- [TEXT]:
● ● ● ● ● ● ●
Paper Review: Intriguing properties of neural networks

2024-9-16

Paper here.

Raw Notes

  • Ilya Sutskever is author, interesting.
  • The idea of a perturbation is really simple and clear. And the optimization scheme makes sense, at a high-level: find the minmal perturbation that leads to a misclassification.
  • Natural basis vs. random direction: I get the gist of this, but in practice, what is the natural basis of a layer? How do you actually compute that?
    • The directions in activation space meaning something is SAEs (which when you read the SAE literature seems like it's new and novel). But maybe the new and novel thing is that the decomposition is interpretable - if you just encourage sparsity.
  • Local smoothness assumptions do not hold. Unclear why this is...
  • I need to read more about optimization. "a box-constrained L-BFGS" like makes sense to me in only the vaguest of ways, where I'm guessing what each letter means, lol.
  • Cool experimental results! These are not super visible perturbations!
● ● ● ● ● ● ●
- [RECORDED DATA]:
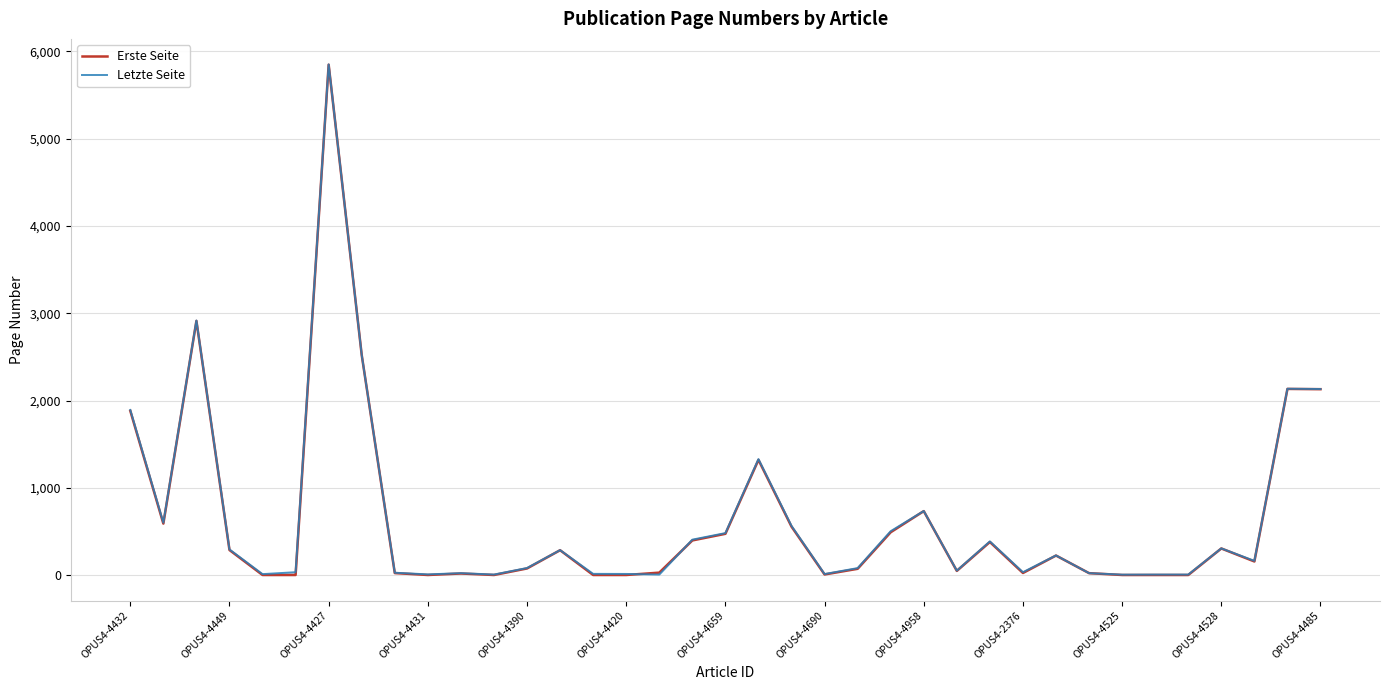

What is the sum of the Erste Seite values at 26 and 18?

852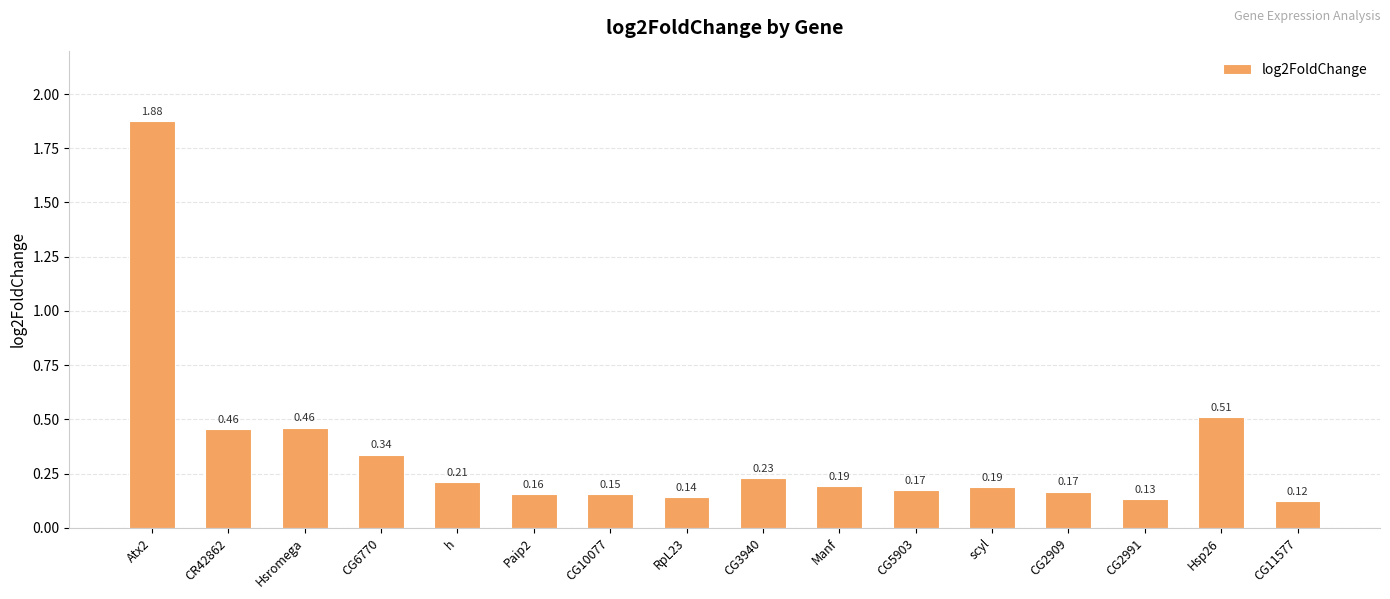

What is the label of the 12th bar from the left?

scyl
● ● ● ● ● ● ●
- [HOW TO COMPLETE THIS TASK]: According to the paper review, why does the writer need to read more about optimization? Answer in one to three sentences. Answer from the paper review alone.

- [RESULT FOR THIS EXERCISE]: The phrase "a box-constrained L-BFGS" makes sense to the writer only in the vaguest of ways. The writer is left guessing what each letter means.